*** Block opens ***
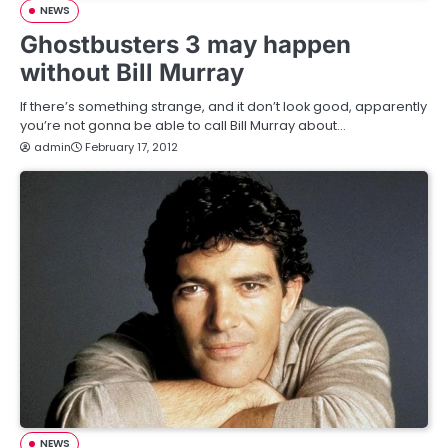
NEWS
Ghostbusters 3 may happen
without Bill Murray
If there’s something strange, and it don’t look good, apparently
you’re not gonna be able to call Bill Murray about…
admin
February 17, 2012
NEWS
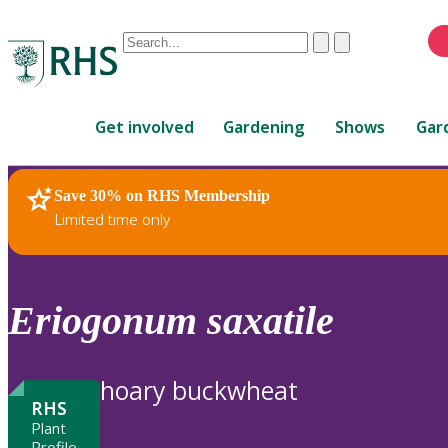
Conduct
Clear
Submit
a
When
search
autocomplete
Home
results
Get involved
Gardening
Shows
Gar
are
available,
use
Save 30% on RHS Membership
RHS Home
Plants
up
Limited time only
and
down
arrows
to
Eriogonum
saxatile
review
and
enter
hoary buckwheat
to
RHS
select.
Plant
Profile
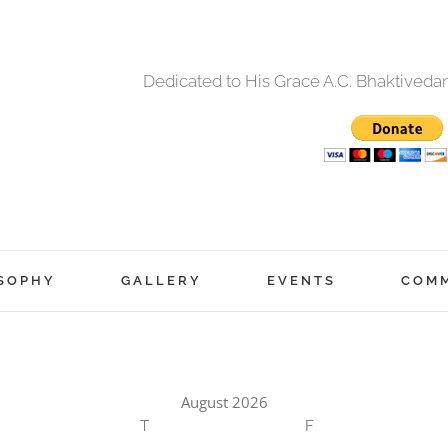
Dedicated to His Grace A.C. Bhaktived
SOPHY
GALLERY
EVENTS
COM
August 2026
T
F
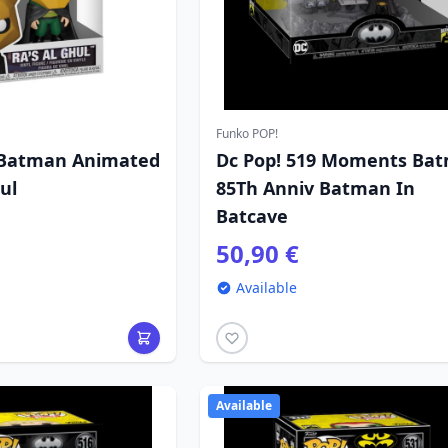
Funko POP!
 Batman Animated
Dc Pop! 519 Moments Ba
ul
85Th Anniv Batman In
Batcave
50,90 €
Available
Available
*** Block closes ***
# THE PROBLEM
Give back each entry exactly as it appears. Leave pictures out.

# TASK RESULT
NEWS
Ghostbusters 3 may happen
without Bill Murray
If there’s something strange, and it don’t look good, apparently
you’re not gonna be able to call Bill Murray about…
admin
February 17, 2012
NEWS
Conduct
Clear
Submit
a
When
search
autocomplete
Home
results
Get involved
Gardening
Shows
Gar
are
available,
use
Save 30% on RHS Membership
RHS Home
Plants
up
Limited time only
and
down
arrows
to
Eriogonum
saxatile
review
and
enter
hoary buckwheat
to
RHS
select.
Plant
Profile
Dedicated to His Grace A.C. Bhaktived
SOPHY
GALLERY
EVENTS
COM
August 2026
T
F
Funko POP!
 Batman Animated
Dc Pop! 519 Moments Ba
ul
85Th Anniv Batman In
Batcave
50,90 €
Available
Available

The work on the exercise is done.